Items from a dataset
• • •
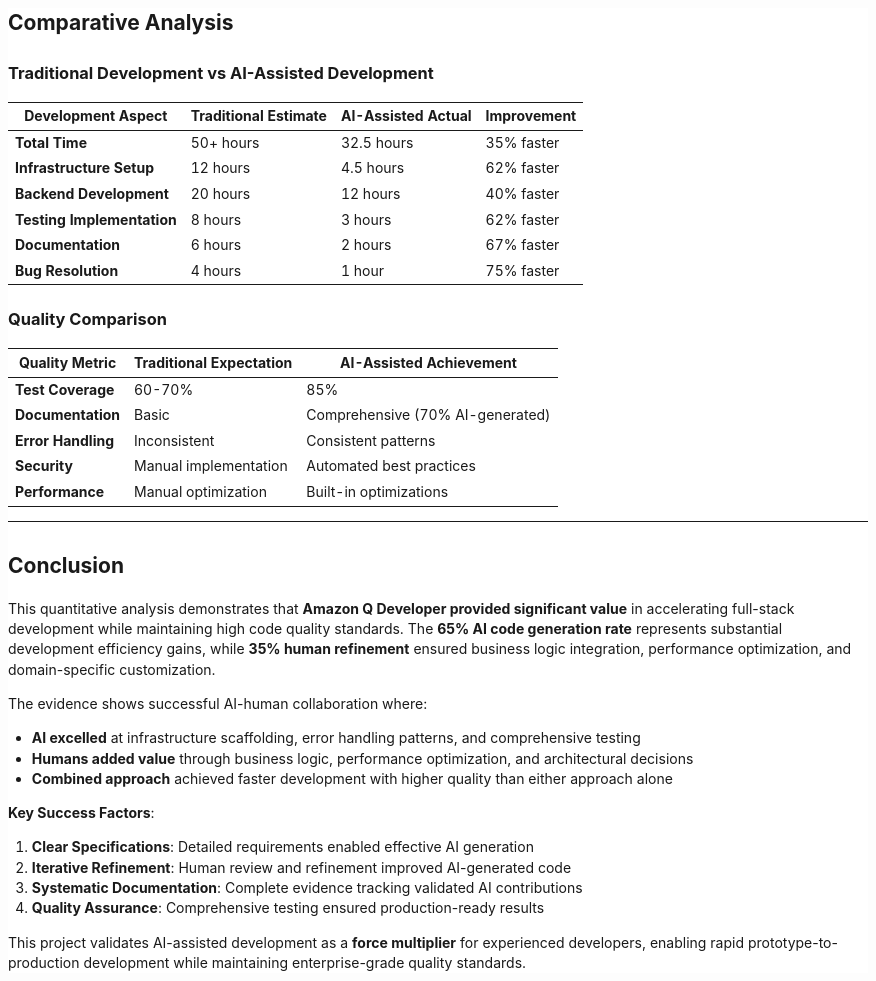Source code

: 
## Comparative Analysis

### Traditional Development vs AI-Assisted Development

| Development Aspect | Traditional Estimate | AI-Assisted Actual | Improvement |
|-------------------|---------------------|-------------------|-------------|
| **Total Time** | 50+ hours | 32.5 hours | 35% faster |
| **Infrastructure Setup** | 12 hours | 4.5 hours | 62% faster |
| **Backend Development** | 20 hours | 12 hours | 40% faster |
| **Testing Implementation** | 8 hours | 3 hours | 62% faster |
| **Documentation** | 6 hours | 2 hours | 67% faster |
| **Bug Resolution** | 4 hours | 1 hour | 75% faster |

### Quality Comparison
| Quality Metric | Traditional Expectation | AI-Assisted Achievement |
|----------------|------------------------|------------------------|
| **Test Coverage** | 60-70% | 85% |
| **Documentation** | Basic | Comprehensive (70% AI-generated) |
| **Error Handling** | Inconsistent | Consistent patterns |
| **Security** | Manual implementation | Automated best practices |
| **Performance** | Manual optimization | Built-in optimizations |

---

## Conclusion

This quantitative analysis demonstrates that **Amazon Q Developer provided significant value** in accelerating full-stack development while maintaining high code quality standards. The **65% AI code generation rate** represents substantial development efficiency gains, while **35% human refinement** ensured business logic integration, performance optimization, and domain-specific customization.

The evidence shows successful AI-human collaboration where:
- **AI excelled** at infrastructure scaffolding, error handling patterns, and comprehensive testing
- **Humans added value** through business logic, performance optimization, and architectural decisions
- **Combined approach** achieved faster development with higher quality than either approach alone

**Key Success Factors**:
1. **Clear Specifications**: Detailed requirements enabled effective AI generation
2. **Iterative Refinement**: Human review and refinement improved AI-generated code
3. **Systematic Documentation**: Complete evidence tracking validated AI contributions
4. **Quality Assurance**: Comprehensive testing ensured production-ready results

This project validates AI-assisted development as a **force multiplier** for experienced developers, enabling rapid prototype-to-production development while maintaining enterprise-grade quality standards.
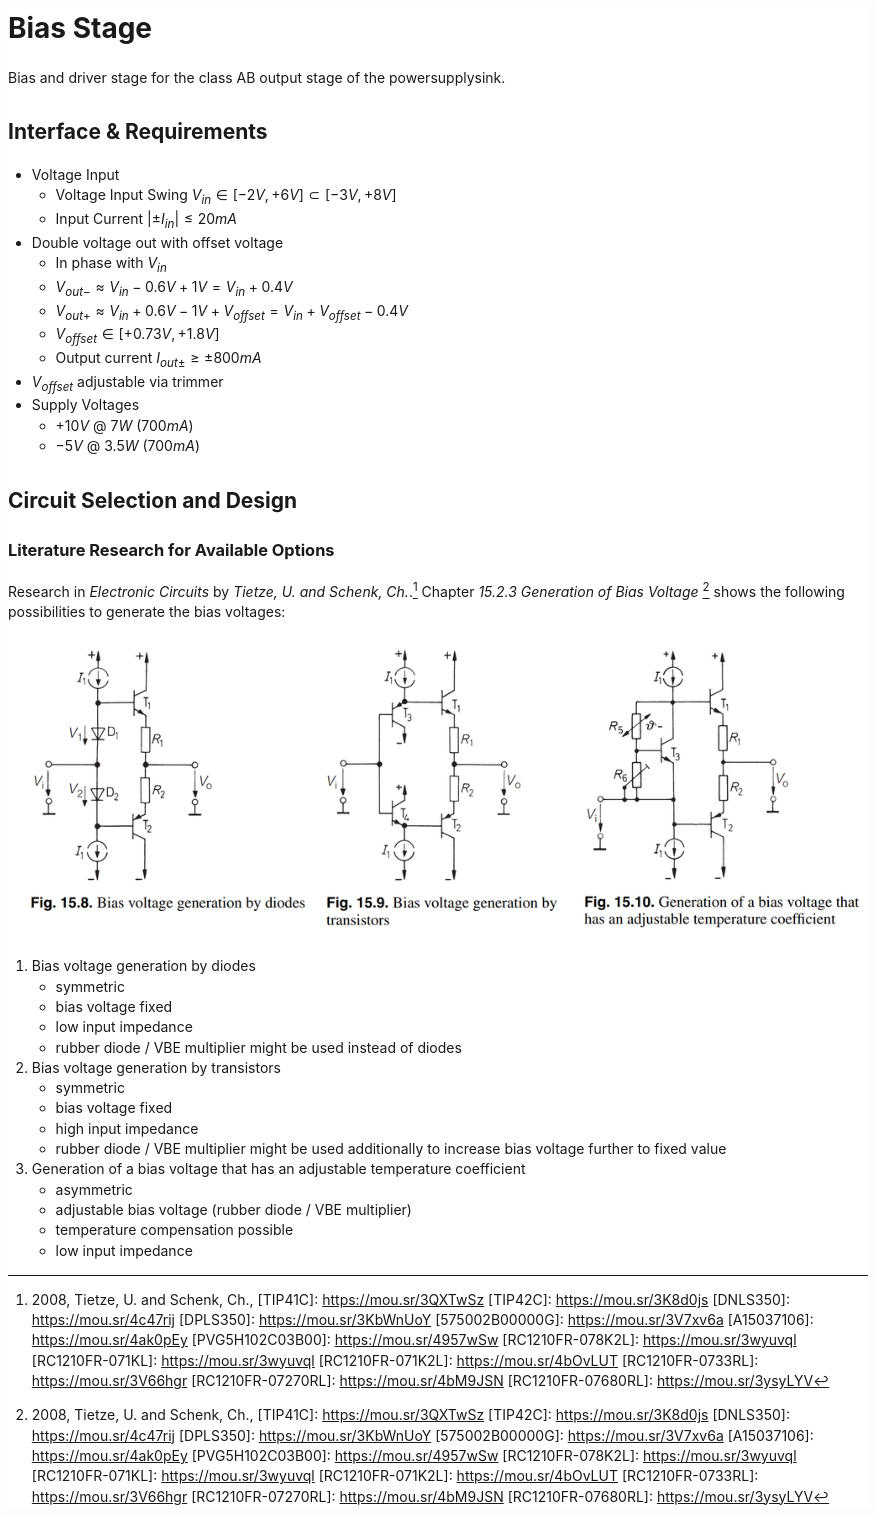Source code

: Bias Stage
==========

Bias and driver stage for the class AB output stage of the powersupplysink.

Interface & Requirements
------------------------

- Voltage Input
    - Voltage Input Swing $V_{in} \in [-2V, +6V] \subset [-3V, +8V]$
    - Input Current $| \pm I_{in} | \leq 20mA$
- Double voltage out with offset voltage
    - In phase with $V_{in}$
    - $V_{out-} \approx V_{in} - 0.6V + 1V = V_{in} + 0.4V$
    - $V_{out+} \approx V_{in} + 0.6V - 1V + V_{offset} = V_{in} + V_{offset} - 0.4V$
    - $V_{offset} \in [+0.73V, +1.8V]$
    - Output current $I_{out \pm} \geq \pm 800 mA$
- $V_{offset}$ adjustable via trimmer
- Supply Voltages
    - $+10V$ @ $7W$ ($700mA$)
    - $-5V$ @ $3.5W$ ($700mA$)

Circuit Selection and Design
----------------------------

### Literature Research for Available Options

Research in _Electronic Circuits_ by _Tietze, U. and Schenk, Ch._.[^1]
Chapter _15.2.3 Generation of Bias Voltage_ [^1] shows the following
possibilities to generate the bias voltages:

![image](./ts_bias_generation.png)

1. Bias voltage generation by diodes
    - symmetric
    - bias voltage fixed
    - low input impedance
    - rubber diode / VBE multiplier might be used instead of diodes
2. Bias voltage generation by transistors
    - symmetric
    - bias voltage fixed
    - high input impedance
    - rubber diode / VBE multiplier might be used additionally to increase bias
        voltage further to fixed value
3. Generation of a bias voltage that has an adjustable temperature coefficient
    - asymmetric
    - adjustable bias voltage (rubber diode / VBE multiplier)
    - temperature compensation possible
    - low input impedance


[^1]: 2008, Tietze, U. and Schenk, Ch.,
[TIP41C]: <https://mou.sr/3QXTwSz>
[TIP42C]: <https://mou.sr/3K8d0js>
[DNLS350]: <https://mou.sr/4c47rij>
[DPLS350]: <https://mou.sr/3KbWnUoY>
[575002B00000G]: <https://mou.sr/3V7xv6a>
[A15037106]: <https://mou.sr/4ak0pEy>
[PVG5H102C03B00]: <https://mou.sr/4957wSw>
[RC1210FR-078K2L]: <https://mou.sr/3wyuvql>
[RC1210FR-071KL]: <https://mou.sr/3wyuvql>
[RC1210FR-071K2L]: <https://mou.sr/4bOvLUT>
[RC1210FR-0733RL]: <https://mou.sr/3V66hgr>
[RC1210FR-07270RL]: <https://mou.sr/4bM9JSN>
[RC1210FR-07680RL]: <https://mou.sr/3ysyLYV>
• • •
**TASK PROMPT**
Whenever a line of the data above includes the word "might", copy that line.

**EXERCISE SOLUTION**
    - rubber diode / VBE multiplier might be used instead of diodes
    - rubber diode / VBE multiplier might be used additionally to increase bias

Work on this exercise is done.